(Stored data entries)

※ ※ ※

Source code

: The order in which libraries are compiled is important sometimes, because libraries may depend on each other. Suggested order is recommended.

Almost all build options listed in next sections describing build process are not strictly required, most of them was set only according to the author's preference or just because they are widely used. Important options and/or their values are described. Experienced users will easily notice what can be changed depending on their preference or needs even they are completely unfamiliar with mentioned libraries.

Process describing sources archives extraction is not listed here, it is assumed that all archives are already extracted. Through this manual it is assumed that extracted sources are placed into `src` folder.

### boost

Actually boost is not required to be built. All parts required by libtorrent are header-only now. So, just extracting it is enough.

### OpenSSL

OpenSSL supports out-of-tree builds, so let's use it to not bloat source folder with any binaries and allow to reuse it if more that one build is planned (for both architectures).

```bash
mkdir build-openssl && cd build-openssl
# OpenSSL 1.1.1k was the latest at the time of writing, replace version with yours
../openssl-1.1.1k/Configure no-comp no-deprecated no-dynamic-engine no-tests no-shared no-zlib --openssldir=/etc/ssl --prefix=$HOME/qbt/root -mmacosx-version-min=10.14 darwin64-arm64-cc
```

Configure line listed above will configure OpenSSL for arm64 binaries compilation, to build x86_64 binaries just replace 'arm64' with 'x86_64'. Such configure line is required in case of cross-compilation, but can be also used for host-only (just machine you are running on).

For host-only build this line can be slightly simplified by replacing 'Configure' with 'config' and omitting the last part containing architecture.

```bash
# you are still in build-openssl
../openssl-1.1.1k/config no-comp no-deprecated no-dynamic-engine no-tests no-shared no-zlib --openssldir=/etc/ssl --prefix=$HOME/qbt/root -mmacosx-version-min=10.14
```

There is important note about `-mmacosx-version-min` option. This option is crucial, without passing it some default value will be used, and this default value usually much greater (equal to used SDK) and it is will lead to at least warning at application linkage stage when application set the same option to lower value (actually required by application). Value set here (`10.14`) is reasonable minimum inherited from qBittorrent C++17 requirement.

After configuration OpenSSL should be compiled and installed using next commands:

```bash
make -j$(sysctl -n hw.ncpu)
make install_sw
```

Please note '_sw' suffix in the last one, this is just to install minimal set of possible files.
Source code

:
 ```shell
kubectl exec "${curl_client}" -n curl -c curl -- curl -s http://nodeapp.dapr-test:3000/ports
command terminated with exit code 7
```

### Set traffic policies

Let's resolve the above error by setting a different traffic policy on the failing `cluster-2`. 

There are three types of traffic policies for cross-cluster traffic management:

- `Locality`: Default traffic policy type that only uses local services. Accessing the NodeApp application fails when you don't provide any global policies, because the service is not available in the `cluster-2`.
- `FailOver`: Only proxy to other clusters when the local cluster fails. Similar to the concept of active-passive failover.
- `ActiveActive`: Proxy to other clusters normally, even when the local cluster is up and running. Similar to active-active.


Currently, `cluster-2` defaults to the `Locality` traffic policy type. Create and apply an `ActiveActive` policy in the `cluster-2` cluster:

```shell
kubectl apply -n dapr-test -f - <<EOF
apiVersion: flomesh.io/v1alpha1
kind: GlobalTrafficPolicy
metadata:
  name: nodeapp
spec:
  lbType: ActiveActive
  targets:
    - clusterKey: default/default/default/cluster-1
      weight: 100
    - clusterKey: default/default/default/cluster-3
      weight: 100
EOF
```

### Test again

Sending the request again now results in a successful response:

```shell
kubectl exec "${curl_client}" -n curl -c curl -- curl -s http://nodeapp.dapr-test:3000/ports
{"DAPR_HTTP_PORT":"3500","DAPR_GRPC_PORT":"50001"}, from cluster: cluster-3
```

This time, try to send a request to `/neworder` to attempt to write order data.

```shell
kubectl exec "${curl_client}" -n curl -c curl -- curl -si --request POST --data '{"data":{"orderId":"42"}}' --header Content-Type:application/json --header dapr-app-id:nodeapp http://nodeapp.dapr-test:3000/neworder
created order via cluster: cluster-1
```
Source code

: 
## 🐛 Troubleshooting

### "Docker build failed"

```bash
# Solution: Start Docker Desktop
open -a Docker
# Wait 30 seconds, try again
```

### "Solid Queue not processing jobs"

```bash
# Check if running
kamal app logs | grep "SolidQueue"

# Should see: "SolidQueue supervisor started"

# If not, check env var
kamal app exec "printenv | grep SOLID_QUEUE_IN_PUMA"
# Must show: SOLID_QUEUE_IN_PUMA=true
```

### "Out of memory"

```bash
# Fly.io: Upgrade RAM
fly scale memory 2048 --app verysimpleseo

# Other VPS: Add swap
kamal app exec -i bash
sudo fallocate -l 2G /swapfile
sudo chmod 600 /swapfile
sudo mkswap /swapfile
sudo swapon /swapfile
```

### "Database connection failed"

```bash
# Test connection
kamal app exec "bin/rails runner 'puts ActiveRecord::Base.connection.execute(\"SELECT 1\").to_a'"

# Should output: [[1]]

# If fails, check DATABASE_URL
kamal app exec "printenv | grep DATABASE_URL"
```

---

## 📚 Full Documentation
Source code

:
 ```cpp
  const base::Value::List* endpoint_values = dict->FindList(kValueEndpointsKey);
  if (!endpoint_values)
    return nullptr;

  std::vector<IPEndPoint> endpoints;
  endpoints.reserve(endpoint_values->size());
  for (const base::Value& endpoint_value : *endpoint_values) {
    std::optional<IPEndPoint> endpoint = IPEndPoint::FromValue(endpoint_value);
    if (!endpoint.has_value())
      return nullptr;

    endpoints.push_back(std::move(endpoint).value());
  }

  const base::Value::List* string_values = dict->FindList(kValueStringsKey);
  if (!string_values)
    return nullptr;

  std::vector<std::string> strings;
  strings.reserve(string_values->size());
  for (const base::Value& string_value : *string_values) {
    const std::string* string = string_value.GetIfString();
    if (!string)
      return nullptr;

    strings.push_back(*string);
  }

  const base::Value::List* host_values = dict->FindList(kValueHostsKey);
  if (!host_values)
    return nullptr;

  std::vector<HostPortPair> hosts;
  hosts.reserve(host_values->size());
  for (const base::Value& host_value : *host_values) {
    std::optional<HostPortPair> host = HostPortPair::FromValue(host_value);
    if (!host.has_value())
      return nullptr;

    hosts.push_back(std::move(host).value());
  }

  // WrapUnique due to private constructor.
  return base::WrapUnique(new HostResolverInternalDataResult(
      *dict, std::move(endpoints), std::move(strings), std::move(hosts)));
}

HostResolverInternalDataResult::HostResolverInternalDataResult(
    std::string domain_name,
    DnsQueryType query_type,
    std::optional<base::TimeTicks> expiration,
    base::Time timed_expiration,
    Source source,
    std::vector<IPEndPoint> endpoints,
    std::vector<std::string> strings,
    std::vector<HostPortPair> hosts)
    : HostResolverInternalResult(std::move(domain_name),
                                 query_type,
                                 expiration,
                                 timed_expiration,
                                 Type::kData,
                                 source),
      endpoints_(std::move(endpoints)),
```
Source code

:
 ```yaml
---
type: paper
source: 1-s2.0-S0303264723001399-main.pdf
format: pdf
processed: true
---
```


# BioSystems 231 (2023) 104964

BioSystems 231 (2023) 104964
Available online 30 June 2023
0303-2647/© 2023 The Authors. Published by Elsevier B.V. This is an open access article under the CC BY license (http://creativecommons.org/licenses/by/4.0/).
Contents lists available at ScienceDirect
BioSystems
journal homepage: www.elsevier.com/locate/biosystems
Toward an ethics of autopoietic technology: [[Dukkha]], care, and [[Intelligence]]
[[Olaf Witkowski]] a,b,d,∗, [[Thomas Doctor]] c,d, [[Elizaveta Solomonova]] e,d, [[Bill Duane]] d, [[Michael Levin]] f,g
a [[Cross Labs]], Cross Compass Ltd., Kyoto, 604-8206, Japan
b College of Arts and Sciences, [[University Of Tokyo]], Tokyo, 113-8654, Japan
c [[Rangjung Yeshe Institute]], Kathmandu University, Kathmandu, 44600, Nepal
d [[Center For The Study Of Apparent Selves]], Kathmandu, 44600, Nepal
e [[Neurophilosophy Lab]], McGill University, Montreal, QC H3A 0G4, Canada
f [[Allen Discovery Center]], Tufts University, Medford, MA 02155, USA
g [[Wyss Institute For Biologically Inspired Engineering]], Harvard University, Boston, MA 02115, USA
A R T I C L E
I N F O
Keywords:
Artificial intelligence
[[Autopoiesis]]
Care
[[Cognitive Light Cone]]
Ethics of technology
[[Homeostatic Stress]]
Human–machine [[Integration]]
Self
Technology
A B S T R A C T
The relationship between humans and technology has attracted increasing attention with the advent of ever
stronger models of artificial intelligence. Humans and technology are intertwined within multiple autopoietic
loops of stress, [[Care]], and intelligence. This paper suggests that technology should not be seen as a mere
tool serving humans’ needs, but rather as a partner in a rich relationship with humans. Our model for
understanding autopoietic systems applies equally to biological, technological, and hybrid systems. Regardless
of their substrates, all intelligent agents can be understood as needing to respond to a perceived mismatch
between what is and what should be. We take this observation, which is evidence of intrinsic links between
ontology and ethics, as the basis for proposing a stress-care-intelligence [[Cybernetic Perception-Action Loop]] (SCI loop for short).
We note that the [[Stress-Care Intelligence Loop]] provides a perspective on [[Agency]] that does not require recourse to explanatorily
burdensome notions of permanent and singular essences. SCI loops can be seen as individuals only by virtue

※ ※ ※

What is expected. Please repeat the lines above exactly, beginning with the line that contains "loops of stress, [[Care]], and" and ending with the final one.

Finished exercise.
loops of stress, [[Care]], and intelligence. This paper suggests that technology should not be seen as a mere
tool serving humans’ needs, but rather as a partner in a rich relationship with humans. Our model for
understanding autopoietic systems applies equally to biological, technological, and hybrid systems. Regardless
of their substrates, all intelligent agents can be understood as needing to respond to a perceived mismatch
between what is and what should be. We take this observation, which is evidence of intrinsic links between
ontology and ethics, as the basis for proposing a stress-care-intelligence [[Cybernetic Perception-Action Loop]] (SCI loop for short).
We note that the [[Stress-Care Intelligence Loop]] provides a perspective on [[Agency]] that does not require recourse to explanatorily
burdensome notions of permanent and singular essences. SCI loops can be seen as individuals only by virtue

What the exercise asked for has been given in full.